Dr. Martin Luther King, Jr. once said “The ultimate tragedy is not the oppression and cruelty by the bad people but the silence of that by the good people.” This deafening silence amid summary executions, genocides and, extra-judiciary killings is reprehensible. Malcolm X eloquently implored his fellow blacks who spurned to join the civil rights movements to have a do it yourself attitude, a do it now attitude, and it is already too late attitude. Divinely measured success often conflicts with the literal translation of victory by human intellects. On different occasions, victory bypasses real winners while docking at the ports of the vanquished. If ONLF has not yet achieved the ultimate prize during the last 20 years of the struggle, ask a geologist how short 20 years really is.
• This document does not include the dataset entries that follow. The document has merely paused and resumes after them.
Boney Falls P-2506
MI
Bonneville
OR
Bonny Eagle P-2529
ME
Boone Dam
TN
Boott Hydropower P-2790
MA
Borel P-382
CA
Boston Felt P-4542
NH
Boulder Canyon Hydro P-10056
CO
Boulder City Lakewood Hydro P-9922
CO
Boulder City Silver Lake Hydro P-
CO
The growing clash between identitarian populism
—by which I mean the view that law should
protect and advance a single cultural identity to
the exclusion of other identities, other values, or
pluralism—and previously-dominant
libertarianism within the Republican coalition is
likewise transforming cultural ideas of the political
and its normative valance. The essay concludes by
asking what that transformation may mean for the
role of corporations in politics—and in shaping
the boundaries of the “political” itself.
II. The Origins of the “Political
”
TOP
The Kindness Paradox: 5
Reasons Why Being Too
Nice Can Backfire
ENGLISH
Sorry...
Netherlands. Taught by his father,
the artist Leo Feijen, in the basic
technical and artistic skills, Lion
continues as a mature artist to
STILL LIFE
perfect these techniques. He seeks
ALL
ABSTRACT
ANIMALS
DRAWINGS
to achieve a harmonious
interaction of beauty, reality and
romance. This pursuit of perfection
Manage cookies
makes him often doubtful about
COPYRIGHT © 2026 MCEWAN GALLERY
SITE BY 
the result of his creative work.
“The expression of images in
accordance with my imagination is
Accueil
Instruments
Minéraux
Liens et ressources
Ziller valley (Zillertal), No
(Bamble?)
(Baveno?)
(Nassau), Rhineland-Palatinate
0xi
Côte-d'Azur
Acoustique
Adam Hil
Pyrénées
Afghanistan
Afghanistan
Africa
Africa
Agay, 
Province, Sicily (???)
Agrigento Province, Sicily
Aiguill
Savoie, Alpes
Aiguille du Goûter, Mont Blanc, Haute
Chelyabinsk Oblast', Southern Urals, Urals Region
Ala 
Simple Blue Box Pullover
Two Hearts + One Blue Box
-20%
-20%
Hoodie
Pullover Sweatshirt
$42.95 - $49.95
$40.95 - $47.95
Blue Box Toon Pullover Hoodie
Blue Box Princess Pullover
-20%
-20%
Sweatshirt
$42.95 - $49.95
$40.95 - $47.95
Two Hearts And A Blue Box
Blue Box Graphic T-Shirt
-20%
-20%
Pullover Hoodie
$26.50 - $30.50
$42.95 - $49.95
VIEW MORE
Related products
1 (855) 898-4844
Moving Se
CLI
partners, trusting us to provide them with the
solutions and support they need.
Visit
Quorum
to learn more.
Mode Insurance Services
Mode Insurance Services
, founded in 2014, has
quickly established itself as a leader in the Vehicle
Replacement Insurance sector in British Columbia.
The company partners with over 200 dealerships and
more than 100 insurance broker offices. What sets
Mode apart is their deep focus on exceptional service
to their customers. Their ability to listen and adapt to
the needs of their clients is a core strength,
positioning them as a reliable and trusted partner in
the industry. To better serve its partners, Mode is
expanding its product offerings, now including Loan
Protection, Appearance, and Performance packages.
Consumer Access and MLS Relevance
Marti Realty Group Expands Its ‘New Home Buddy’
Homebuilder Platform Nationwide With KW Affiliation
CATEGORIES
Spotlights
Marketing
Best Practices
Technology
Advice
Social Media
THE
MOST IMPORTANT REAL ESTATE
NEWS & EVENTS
Finally, I want to address what some called the share of deaths and destruction by ONLF under liberation banner. Did ONLF make mistakes? Of course they have. Will more occur in the future? Absolutely…. Navigating through fast paced combat zones that require constant, dynamic adjustment and configuration with facts on the ground always yields many errors. In these 21st century, asymmetric conflicts, even superpowers are prone to such misfortunes. No one is condoning those innocent civilians being caught in the crossfire, but the fact remains that not a single incident has ever been recorded by impartial, independent analysts, in which ONLF premeditatedly harmed its citizens. All that has been brought to light falls within “he said, she said”--i.e. mere speculation--by special interest groups with hidden agendas. Perpetuating those senseless accusations while the facts tell us otherwise, is deplorable and unmitigated blunder. Regardless of these indictments, history will finally exonerate the Front. Rather than sitting on the fence and reserving allegiance until the final outcome of the war and tolerating despicable and unimaginable scale of oppression, it is incumbent upon these clans to reverse course and come back to their senses.
Again, human beings are inherently impelled to resist oppression at any cost. I would argue that those who tolerate and keep silent under any circumstances call into serious question their status as members of the human race.